I doubt that will ever be a problem.
The problem with certain blogging situations is the echo chamber effect. That in combination with ideology gone feral -- who am I kidding? Ideology is nearly always feral -- and you have a recipe for disaster for the kid.
Everything gets stuck to the kid's disability. Is he sick? Nah, probably just faking it because disabled people want to get away with stuff. Having trouble at school? Probably just disabled and not conforming enough.
I'd think a blog situation with the echo chamber of fellow chanting ideologues would be in some ways way worse than the 70s. Just a weigh-in from your friendly neighborhood rogue.
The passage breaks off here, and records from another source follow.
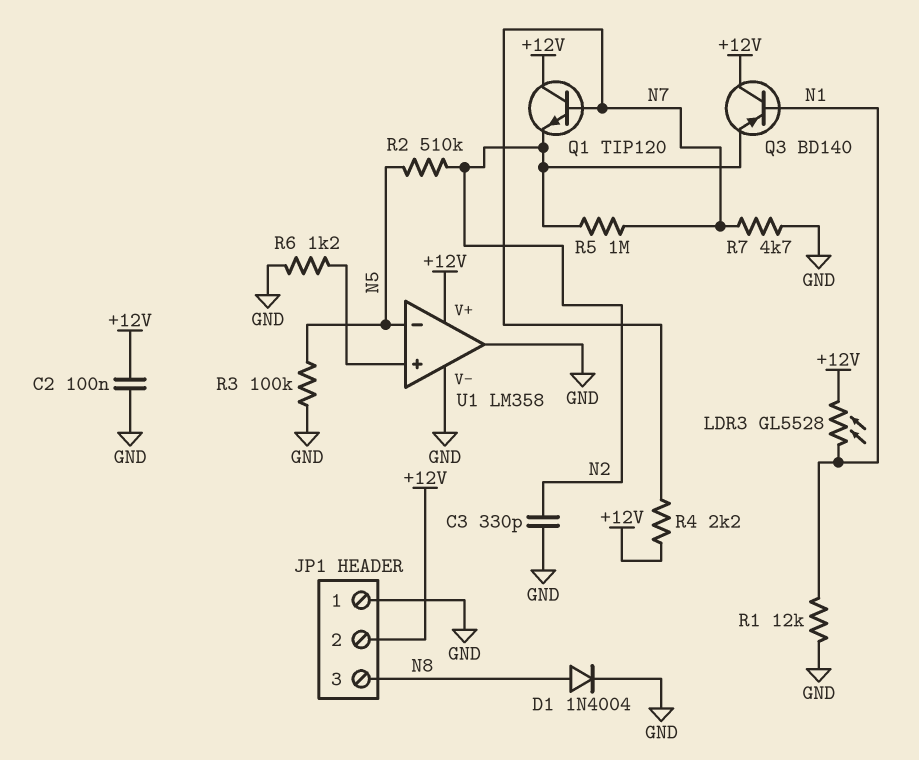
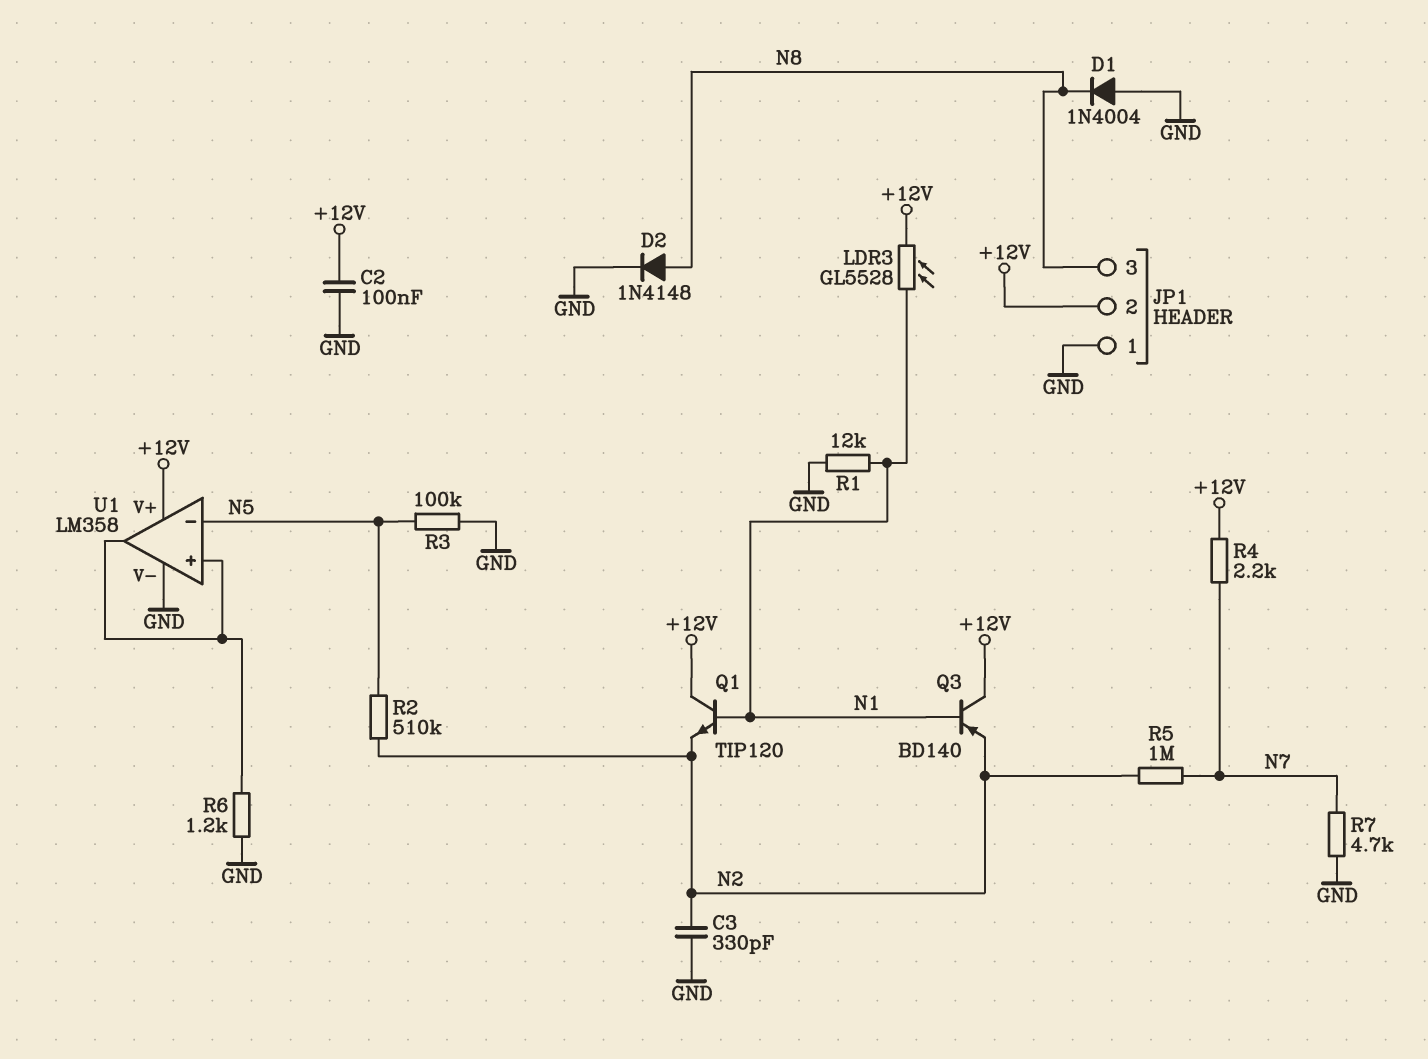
D1: diode 1N4004 (A N8, K GND) -> diode 1N4004 (A GND, K N8)
D2: none -> diode 1N4148 (A N8, K GND)
Q1: NPN TIP120 (B N7, C +12V, E N2) -> NPN TIP120 (B N1, C +12V, E N2)
U1 pin out: GND -> U1/in+

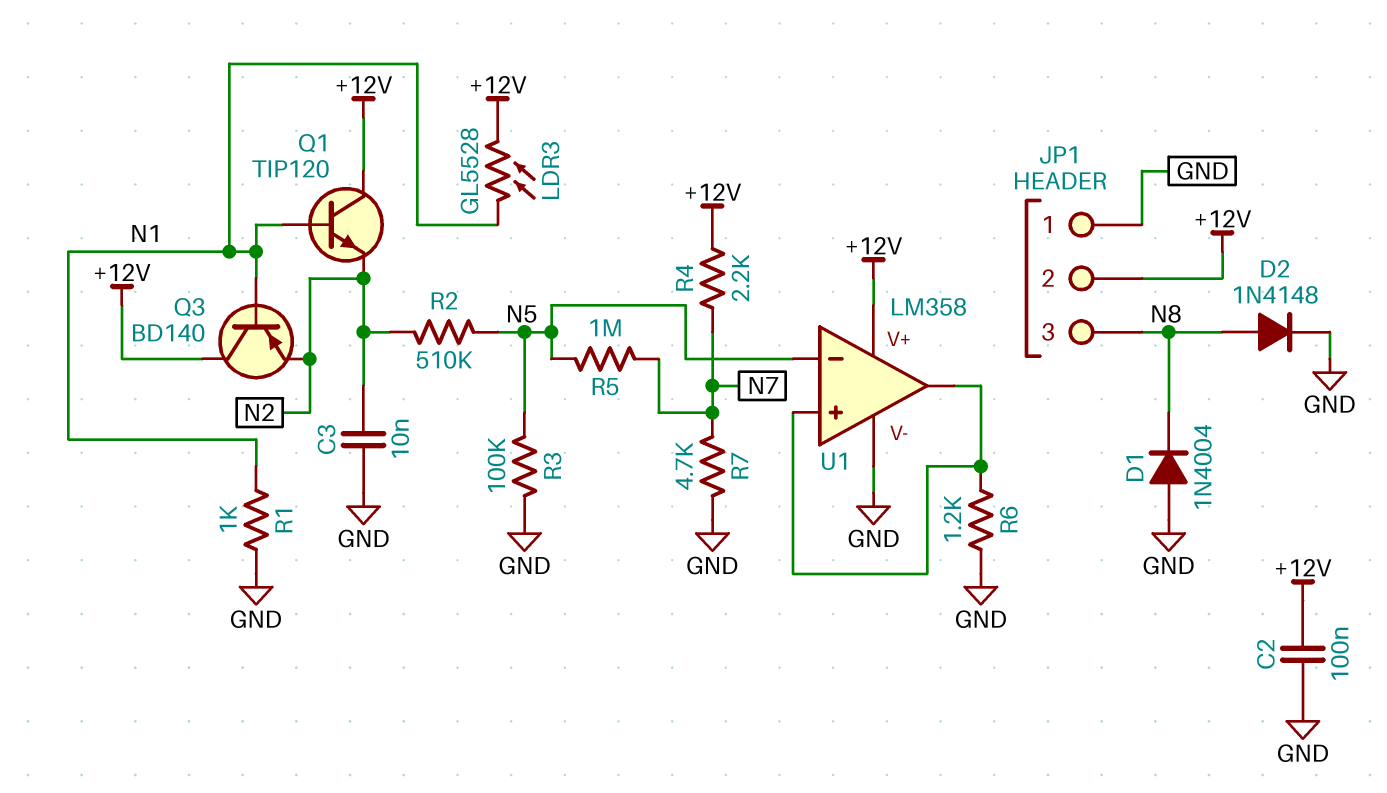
C3: 330pF (GND, N2) -> 10nF (GND, N2)
R1: 12k (GND, N1) -> 1k (GND, N1)
R5: 1M (N2, N7) -> 1M (N5, N7)

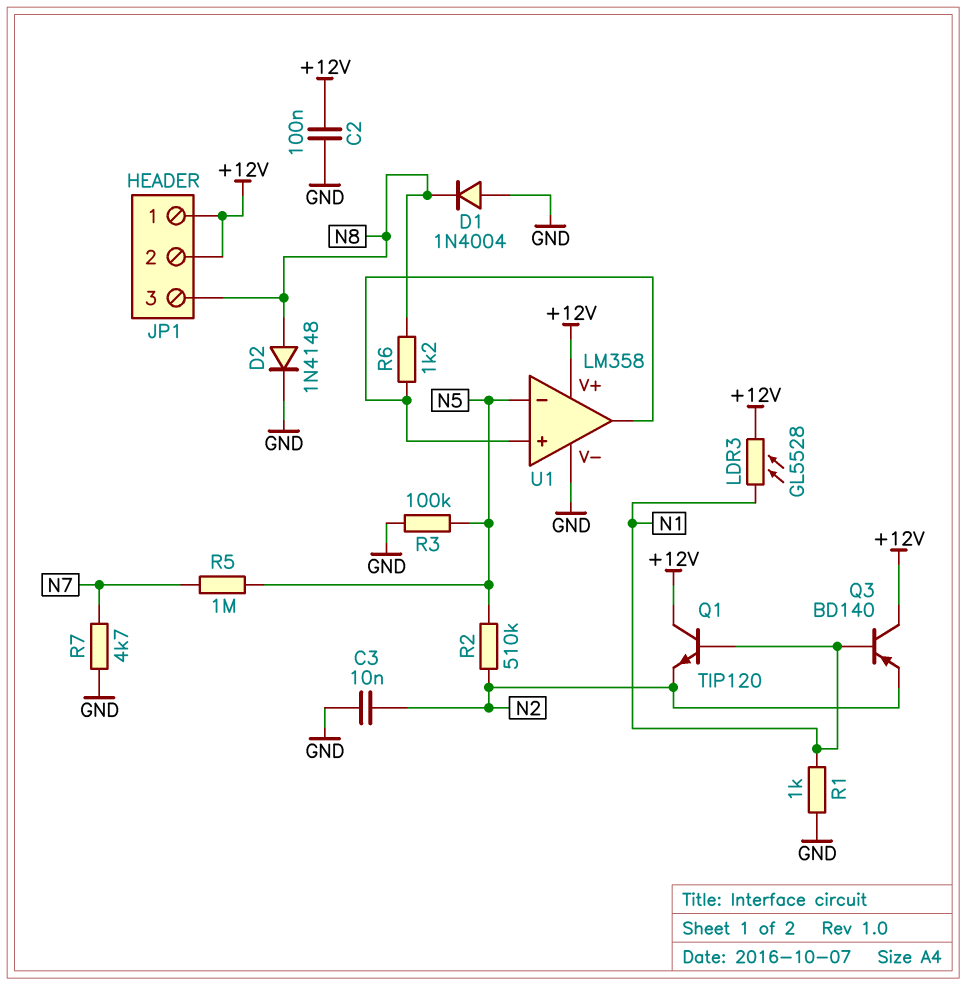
JP1 pin 1: GND -> +12V
R4: 2.2k (+12V, N7) -> none
R6: 1.2k (GND, U1/in+) -> 1.2k (N8, U1/in+)

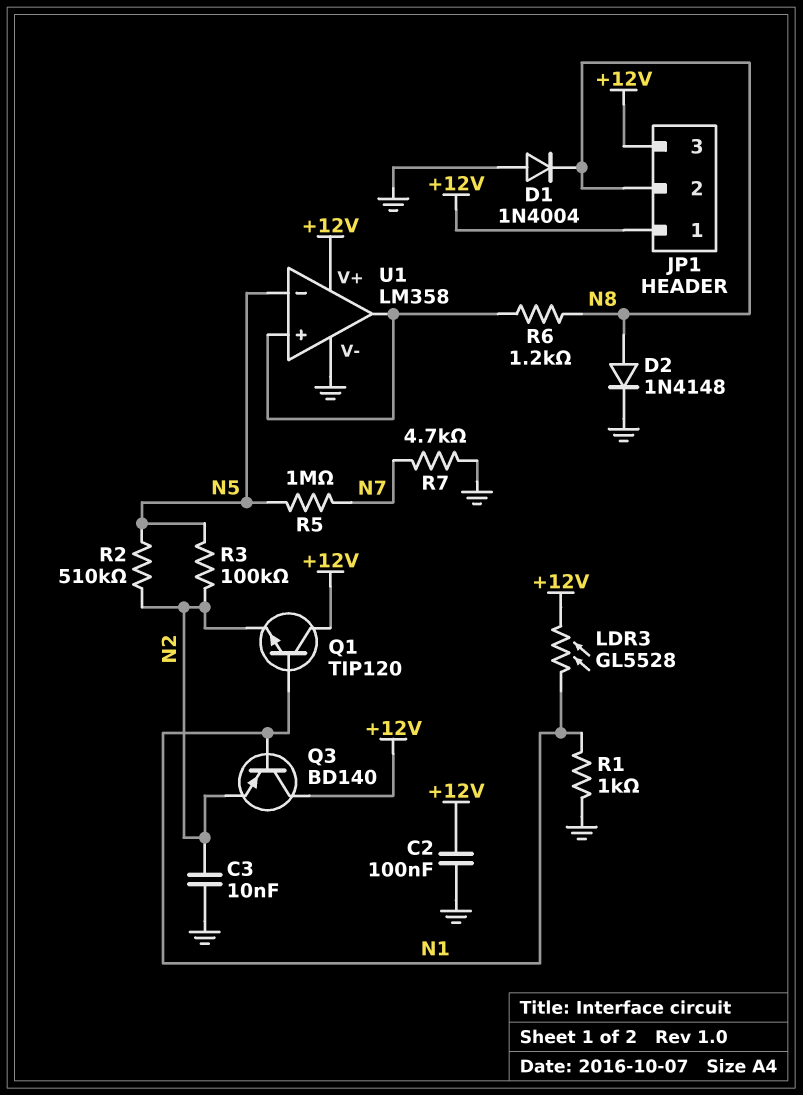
JP1 pin 2: +12V -> N8
JP1 pin 3: N8 -> +12V
R3: 100k (GND, N5) -> 100k (N2, N5)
I believe having a meltdown or other similarly embarrassing stuff on the internet could indeed have very real and dire consequences later on down the line if that person is looking for employment. And you can't even chalk it up to adolescent stupidity, or immaturity, or what have you, because the kid had no choice in the matter. Essentially, the parents are making sure their kid has a much harder time finding success and happiness. As if having a disability doesn't usually make this more difficult as it is!
From everything I've read over the past 5 years or so, employers are looking for anything and everything that they can use against potential applicants. Some have even gone so far as demanding potential employees' social media passwords, so that they can pry and see what's going on in the more private sections of the person's account. Well, that, and I would hope that the vast majority of people know that, nowadays, having too much information available publicly is practically hanging yourself before you ever go to an interview.